Advertising, subscriptions, or both? All video providers are currently grappling with the fundamental question of what business model to pursue. With the cost of producing high-quality video and the challenge of attracting and audience more daunting than ever, deciding which path to follow has taken on increasing urgency.
But if the stakes are higher, so too is the murkiness, especially when it comes to what consumers will pay for. Just because Netflix has 50 million U.S. subscribers doesn’t mean getting to a million is straightforward for an SVOD wannabe.

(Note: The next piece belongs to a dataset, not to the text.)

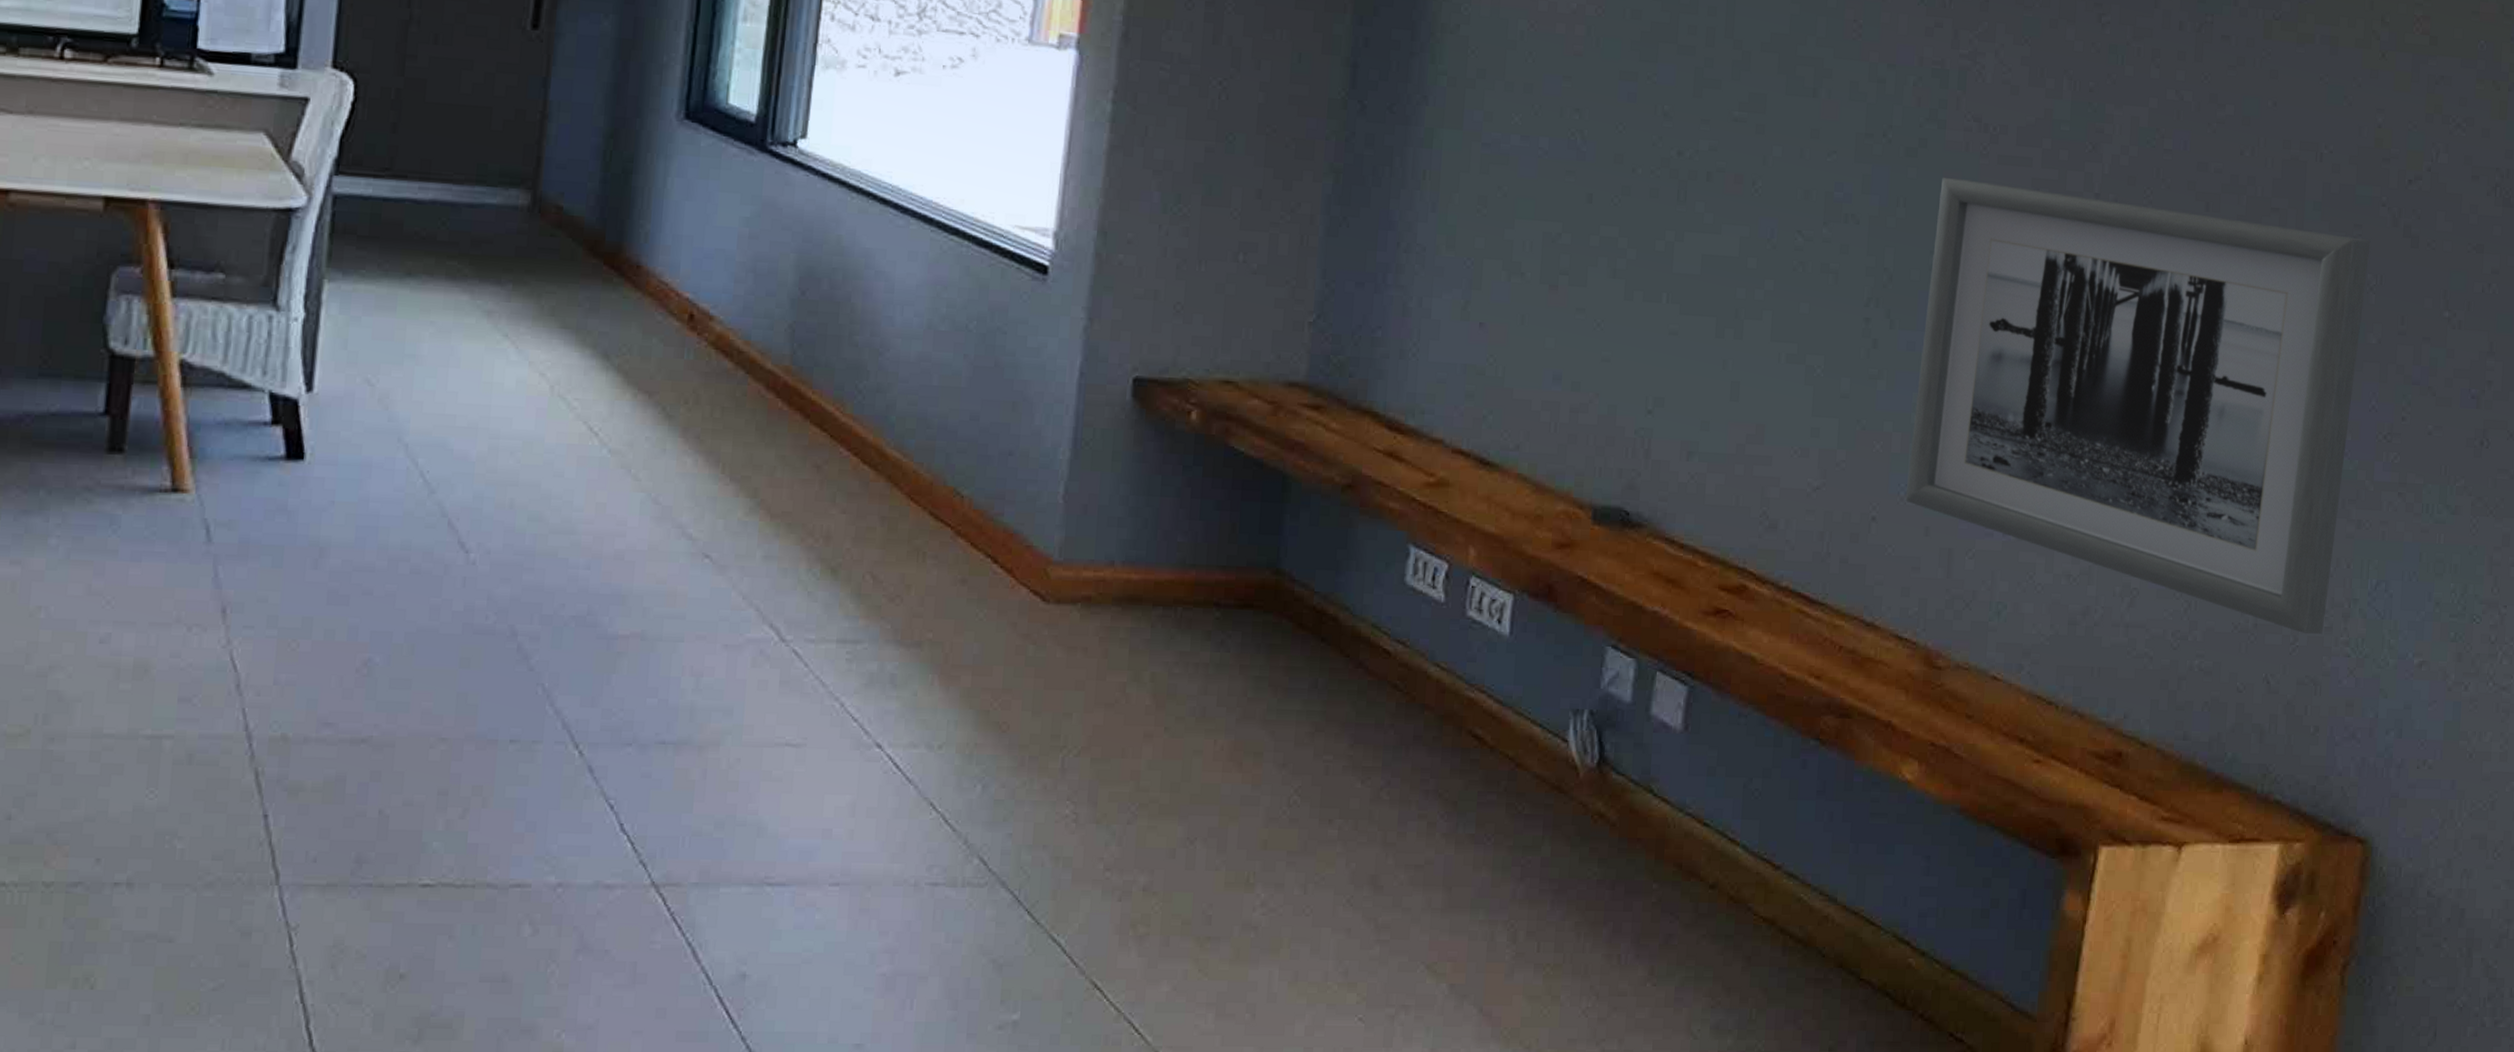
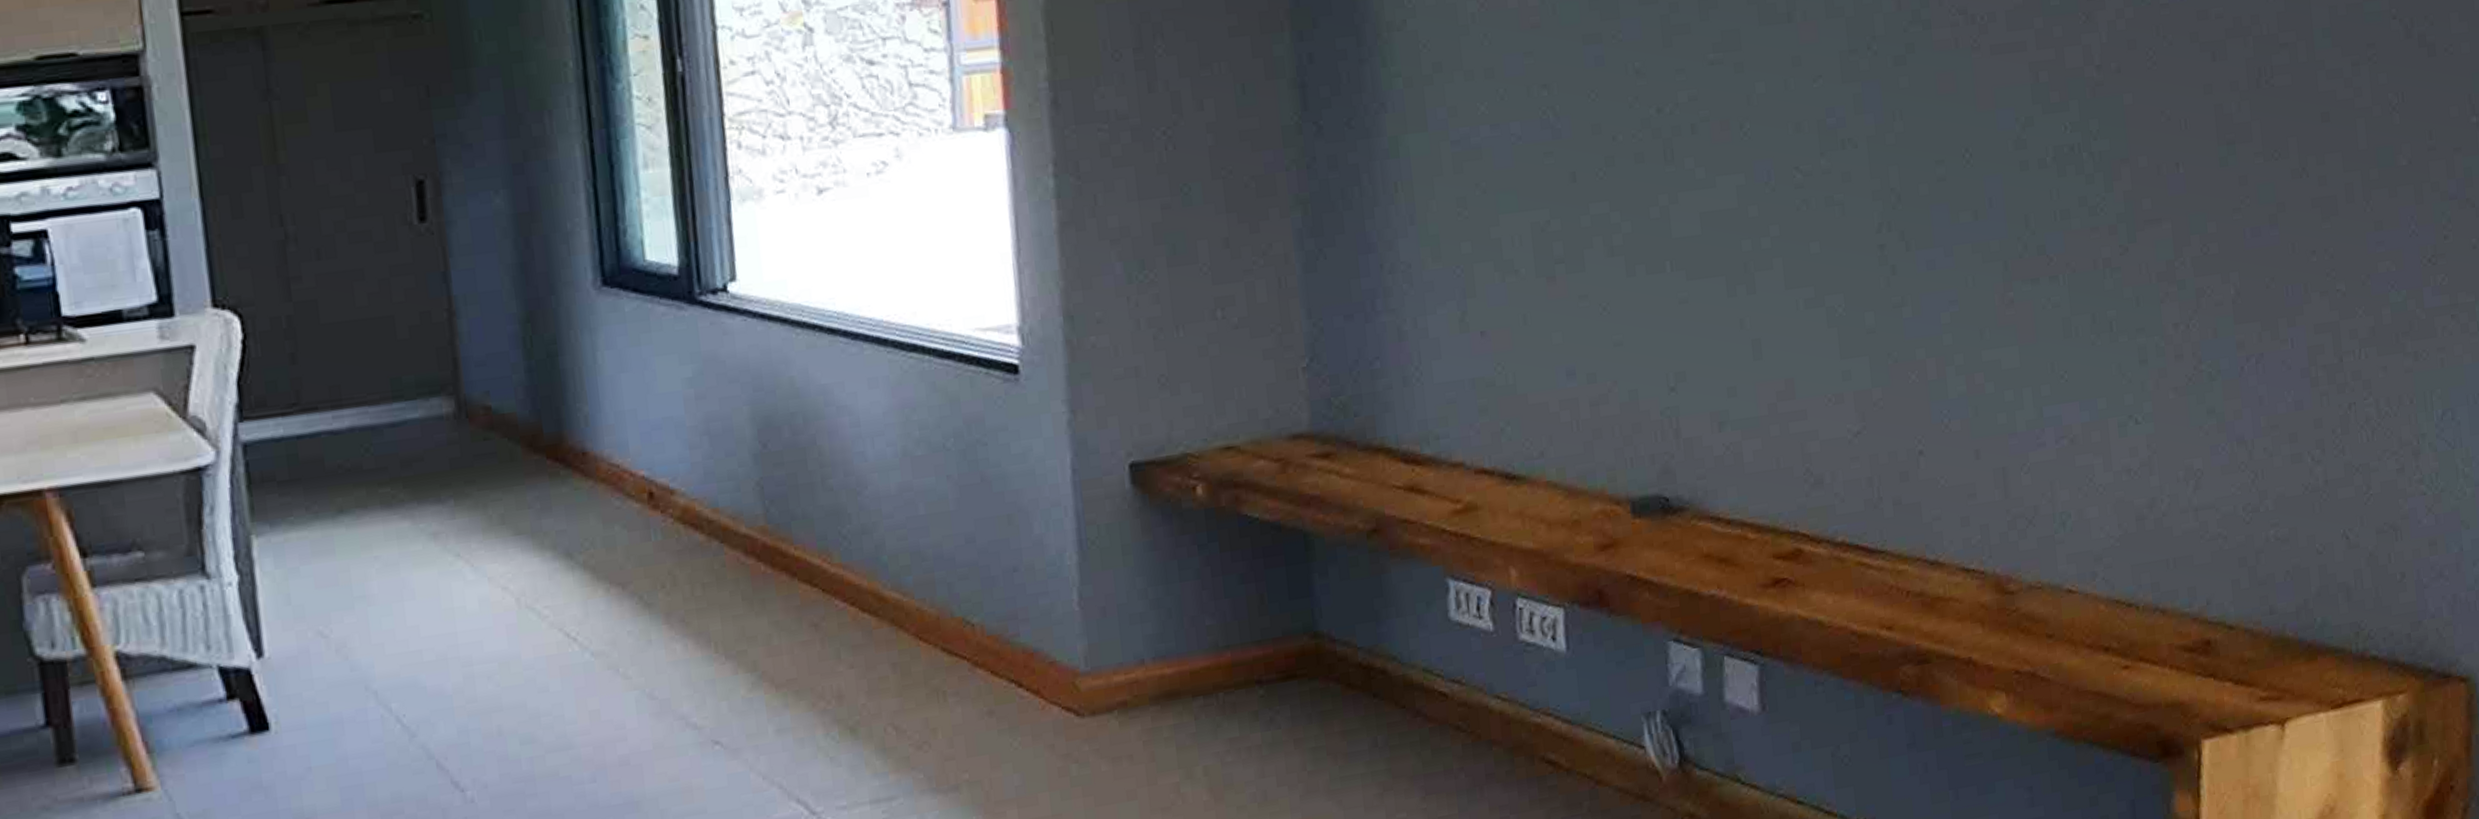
wall art: present [1905,177,2371,635] -> none [1936,57,2396,481]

The critical context here is the broad industry realization that the best days are over for the ad-supported pay-TV model, in which networks received both monthly fees from distributors and ad revenue. The so-called “dual revenue” model (which was later emulated by broadcasters by adding retransmission consent fees) funded a lot of content over the years.
But multichannel subscriptions are now falling and skinny bundles are only partially offsetting the losses. And because skinny bundles must by definition limit their programming fees, not all networks will even make the cut. That’s a key driver of the M&A and consolidation happening around the industry too.
Multichannel losses are also happening at a time when more consumers than ever are watching great content without ads, thanks mainly to Netflix and Amazon. When we see ad-free services like FX+ and AMC Premiere launch, along with Disney’s OTT service, which will almost certainly be ad-free when it debuts in 2019, it’s a sign that traditionally ad-supported networks want to get a piece of the SVOD action.
Interestingly, these moves to diversify away from ads come at a time when huge investments are also being made to make ads more effective than ever. Data, in particular, is pushing to the forefront for all networks as they seek to help advertisers better target certain viewers. Automation is also playing a role in making transactions more efficient and optimized.
Meanwhile it’s hard to divine consumers’ preferences. Yes, Netflix has built a robust ad-free model. But both Hulu and CBS All Access, which offer viewers the option to pay extra to reduce or eliminate ads, have said repeatedly that most subscribers still opt to pay less and receive ads. And Facebook and YouTube are continuing to emphasize the ad-supported model even as they push deeper into premium video. Clearly they must be confident their users still have a willingness to watch ads.
Add it all up and it’s easy to understand why choosing a business model for video is not only harder than ever but will likely to remain so for a while to come.